> [What is required]:
Every entry must be transcribed without alteration.

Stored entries
+--
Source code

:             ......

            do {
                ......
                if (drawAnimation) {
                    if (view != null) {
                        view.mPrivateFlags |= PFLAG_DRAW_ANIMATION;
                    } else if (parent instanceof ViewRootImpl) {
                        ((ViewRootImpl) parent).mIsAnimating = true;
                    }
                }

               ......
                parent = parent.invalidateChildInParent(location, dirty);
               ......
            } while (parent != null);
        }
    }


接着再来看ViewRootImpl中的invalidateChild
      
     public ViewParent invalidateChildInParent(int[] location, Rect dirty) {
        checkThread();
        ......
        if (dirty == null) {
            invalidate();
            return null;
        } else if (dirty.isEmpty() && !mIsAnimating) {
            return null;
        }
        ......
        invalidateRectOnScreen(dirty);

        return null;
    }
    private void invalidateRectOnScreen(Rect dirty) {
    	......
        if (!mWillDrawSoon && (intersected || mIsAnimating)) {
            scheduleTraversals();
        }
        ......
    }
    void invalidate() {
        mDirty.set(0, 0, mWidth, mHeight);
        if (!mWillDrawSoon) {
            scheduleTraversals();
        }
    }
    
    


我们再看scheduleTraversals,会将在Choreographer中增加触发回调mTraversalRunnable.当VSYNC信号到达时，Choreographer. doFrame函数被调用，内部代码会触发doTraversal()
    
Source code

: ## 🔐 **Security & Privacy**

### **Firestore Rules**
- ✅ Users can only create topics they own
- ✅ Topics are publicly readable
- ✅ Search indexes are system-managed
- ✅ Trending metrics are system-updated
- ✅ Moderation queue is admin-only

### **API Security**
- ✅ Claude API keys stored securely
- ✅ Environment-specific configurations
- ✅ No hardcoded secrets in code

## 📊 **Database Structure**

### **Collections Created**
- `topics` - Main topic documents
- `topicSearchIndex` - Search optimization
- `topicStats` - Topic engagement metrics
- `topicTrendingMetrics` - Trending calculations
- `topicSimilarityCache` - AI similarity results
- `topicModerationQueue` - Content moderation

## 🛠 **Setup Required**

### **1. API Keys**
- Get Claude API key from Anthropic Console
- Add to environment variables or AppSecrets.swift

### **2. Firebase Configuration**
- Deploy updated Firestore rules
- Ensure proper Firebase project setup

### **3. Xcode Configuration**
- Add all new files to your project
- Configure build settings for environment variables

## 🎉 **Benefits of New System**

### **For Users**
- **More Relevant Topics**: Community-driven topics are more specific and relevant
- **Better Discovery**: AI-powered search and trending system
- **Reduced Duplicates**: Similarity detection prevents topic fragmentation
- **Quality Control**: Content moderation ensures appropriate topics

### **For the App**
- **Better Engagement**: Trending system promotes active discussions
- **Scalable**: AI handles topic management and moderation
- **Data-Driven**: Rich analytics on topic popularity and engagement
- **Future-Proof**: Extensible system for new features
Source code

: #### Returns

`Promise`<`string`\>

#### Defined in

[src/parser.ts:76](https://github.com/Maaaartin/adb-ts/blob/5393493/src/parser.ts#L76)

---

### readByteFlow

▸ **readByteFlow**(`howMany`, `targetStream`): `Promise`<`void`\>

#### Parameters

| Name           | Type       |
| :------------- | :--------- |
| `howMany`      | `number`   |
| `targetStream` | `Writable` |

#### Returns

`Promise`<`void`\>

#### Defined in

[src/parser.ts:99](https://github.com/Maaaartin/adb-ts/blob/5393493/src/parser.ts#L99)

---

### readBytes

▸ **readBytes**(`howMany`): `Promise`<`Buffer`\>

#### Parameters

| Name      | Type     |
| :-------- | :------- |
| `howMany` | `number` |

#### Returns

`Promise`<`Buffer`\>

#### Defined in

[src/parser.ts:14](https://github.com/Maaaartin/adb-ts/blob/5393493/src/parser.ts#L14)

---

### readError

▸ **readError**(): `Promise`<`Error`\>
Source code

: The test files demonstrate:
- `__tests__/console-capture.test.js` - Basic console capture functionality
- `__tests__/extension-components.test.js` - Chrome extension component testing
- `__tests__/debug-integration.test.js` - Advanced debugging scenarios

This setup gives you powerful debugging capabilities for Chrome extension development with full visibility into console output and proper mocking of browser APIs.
+--
> [Solution to this exercise]:
Source code

:             ......

            do {
                ......
                if (drawAnimation) {
                    if (view != null) {
                        view.mPrivateFlags |= PFLAG_DRAW_ANIMATION;
                    } else if (parent instanceof ViewRootImpl) {
                        ((ViewRootImpl) parent).mIsAnimating = true;
                    }
                }

               ......
                parent = parent.invalidateChildInParent(location, dirty);
               ......
            } while (parent != null);
        }
    }


接着再来看ViewRootImpl中的invalidateChild
      
     public ViewParent invalidateChildInParent(int[] location, Rect dirty) {
        checkThread();
        ......
        if (dirty == null) {
            invalidate();
            return null;
        } else if (dirty.isEmpty() && !mIsAnimating) {
            return null;
        }
        ......
        invalidateRectOnScreen(dirty);

        return null;
    }
    private void invalidateRectOnScreen(Rect dirty) {
    	......
        if (!mWillDrawSoon && (intersected || mIsAnimating)) {
            scheduleTraversals();
        }
        ......
    }
    void invalidate() {
        mDirty.set(0, 0, mWidth, mHeight);
        if (!mWillDrawSoon) {
            scheduleTraversals();
        }
    }
    
    


我们再看scheduleTraversals,会将在Choreographer中增加触发回调mTraversalRunnable.当VSYNC信号到达时，Choreographer. doFrame函数被调用，内部代码会触发doTraversal()
    
Source code

: ## 🔐 **Security & Privacy**

### **Firestore Rules**
- ✅ Users can only create topics they own
- ✅ Topics are publicly readable
- ✅ Search indexes are system-managed
- ✅ Trending metrics are system-updated
- ✅ Moderation queue is admin-only

### **API Security**
- ✅ Claude API keys stored securely
- ✅ Environment-specific configurations
- ✅ No hardcoded secrets in code

## 📊 **Database Structure**

### **Collections Created**
- `topics` - Main topic documents
- `topicSearchIndex` - Search optimization
- `topicStats` - Topic engagement metrics
- `topicTrendingMetrics` - Trending calculations
- `topicSimilarityCache` - AI similarity results
- `topicModerationQueue` - Content moderation

## 🛠 **Setup Required**

### **1. API Keys**
- Get Claude API key from Anthropic Console
- Add to environment variables or AppSecrets.swift

### **2. Firebase Configuration**
- Deploy updated Firestore rules
- Ensure proper Firebase project setup

### **3. Xcode Configuration**
- Add all new files to your project
- Configure build settings for environment variables

## 🎉 **Benefits of New System**

### **For Users**
- **More Relevant Topics**: Community-driven topics are more specific and relevant
- **Better Discovery**: AI-powered search and trending system
- **Reduced Duplicates**: Similarity detection prevents topic fragmentation
- **Quality Control**: Content moderation ensures appropriate topics

### **For the App**
- **Better Engagement**: Trending system promotes active discussions
- **Scalable**: AI handles topic management and moderation
- **Data-Driven**: Rich analytics on topic popularity and engagement
- **Future-Proof**: Extensible system for new features
Source code

: #### Returns

`Promise`<`string`\>

#### Defined in

[src/parser.ts:76](https://github.com/Maaaartin/adb-ts/blob/5393493/src/parser.ts#L76)

---

### readByteFlow

▸ **readByteFlow**(`howMany`, `targetStream`): `Promise`<`void`\>

#### Parameters

| Name           | Type       |
| :------------- | :--------- |
| `howMany`      | `number`   |
| `targetStream` | `Writable` |

#### Returns

`Promise`<`void`\>

#### Defined in

[src/parser.ts:99](https://github.com/Maaaartin/adb-ts/blob/5393493/src/parser.ts#L99)

---

### readBytes

▸ **readBytes**(`howMany`): `Promise`<`Buffer`\>

#### Parameters

| Name      | Type     |
| :-------- | :------- |
| `howMany` | `number` |

#### Returns

`Promise`<`Buffer`\>

#### Defined in

[src/parser.ts:14](https://github.com/Maaaartin/adb-ts/blob/5393493/src/parser.ts#L14)

---

### readError

▸ **readError**(): `Promise`<`Error`\>
Source code

: The test files demonstrate:
- `__tests__/console-capture.test.js` - Basic console capture functionality
- `__tests__/extension-components.test.js` - Chrome extension component testing
- `__tests__/debug-integration.test.js` - Advanced debugging scenarios

This setup gives you powerful debugging capabilities for Chrome extension development with full visibility into console output and proper mocking of browser APIs.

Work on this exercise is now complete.